Sección de texto:
---------------
Todo Vázquez Montalbán, incluido el más íntimo, estaba ya en su primera novela inédita
‘Los papeles de Admunsen’, terminada en 1965, se nutre de su biografía de expresidiario, militante comunista, novelista en ciernes e intelectual conflictivo con el poder (y con los suyos) en la Barcelona de los sesenta
Para la famélica legión de lectores de Manuel Vázquez Montalbán ha llegado a las librerías un opulento meteorito catapultado desde más de medio siglo atrás, insólito, inverosímil, fascinante y profundamente conmovedor. En miniatura, o incluso en una especie de concentrado nutricional, esta novela terminada hacia 1965 contiene el repertorio de virtudes que harán de Vázquez Montalbán uno de los novelistas de la democracia menos fáciles de tasar, dada la ingente cantidad de obra publicada y la incontinencia de un ansioso de manual, en perpetua huida del miedo a ser pobre y volver a la miseria y el sacrificio de su modestísima familia en el Raval barcelonés.
Con entradas profundas y una calvicie avanzada, aunque delgado todavía y ya profundamente escéptico, esta novela del MVM de 25 años arroja a borbotones sobre el lector la purga del dolor de una militancia comunista, la expiación del miedo a volver a la cárcel tras haber pasado dos años en Lleida (1962-1964), la rabia de la virtud heroica como autodestrucción infértil y la evidencia de la inutilidad del sacrificio humano frente a una dictadura con la proa lanzada hacia la felicidad económica de sus clases medias.
---------------
Datos de coordenadas de cuadros delimitadores
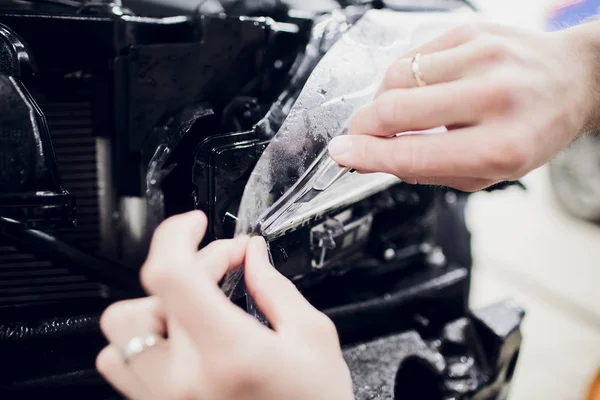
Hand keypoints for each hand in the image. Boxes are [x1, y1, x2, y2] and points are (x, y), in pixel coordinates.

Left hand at [95, 211, 352, 399]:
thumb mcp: (312, 338)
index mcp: (229, 354)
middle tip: (226, 268)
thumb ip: (274, 288)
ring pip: (120, 329)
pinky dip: (141, 339)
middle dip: (190, 266)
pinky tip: (178, 336)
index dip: (177, 235)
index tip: (195, 225)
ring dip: (156, 303)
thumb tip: (252, 254)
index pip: (170, 275)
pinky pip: (118, 365)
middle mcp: (185, 381)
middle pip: (149, 292)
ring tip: (196, 305)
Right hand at [328, 21, 599, 190]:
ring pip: (397, 77)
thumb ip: (432, 170)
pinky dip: (402, 77)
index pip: (414, 153)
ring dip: (382, 100)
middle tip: (359, 135)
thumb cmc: (531, 131)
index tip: (342, 154)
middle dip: (364, 126)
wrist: (571, 80)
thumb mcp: (490, 173)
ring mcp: (483, 57)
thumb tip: (378, 157)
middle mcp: (494, 96)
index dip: (368, 156)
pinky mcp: (472, 32)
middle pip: (396, 109)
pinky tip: (417, 89)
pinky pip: (412, 55)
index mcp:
---------------
Objetivo de la tarea:
Escribe la continuación del texto sobre la primera novela inédita de Vázquez Montalbán a partir de su última oración.

Respuesta al problema:
¿Puede haber algo más pegado al sello íntimo de Vázquez Montalbán que este puñado de temas centrales de su vida futura? En la pregunta está la respuesta a las razones por las que debió postergar indefinidamente el momento de publicar Los papeles de Admunsen hasta ya no hacerlo: la timidez y el pudor hubieron de ser obstáculos morales invencibles para ofrecer al público una cala vertiginosa y angustiada en una intimidad que solo emergería en la forma neobarroca, encriptada, hipersimbolista e inaccesible de su obra lírica y de su novela más críptica y confesional, ese El estrangulador (1994) que va dedicado a las víctimas del escritor y que redactó en las vísperas de una operación de corazón de la que podría perfectamente no salir vivo. Aplazó la operación hasta terminar un testamento literario que metía las manos en el centro más oscuro de su corazón.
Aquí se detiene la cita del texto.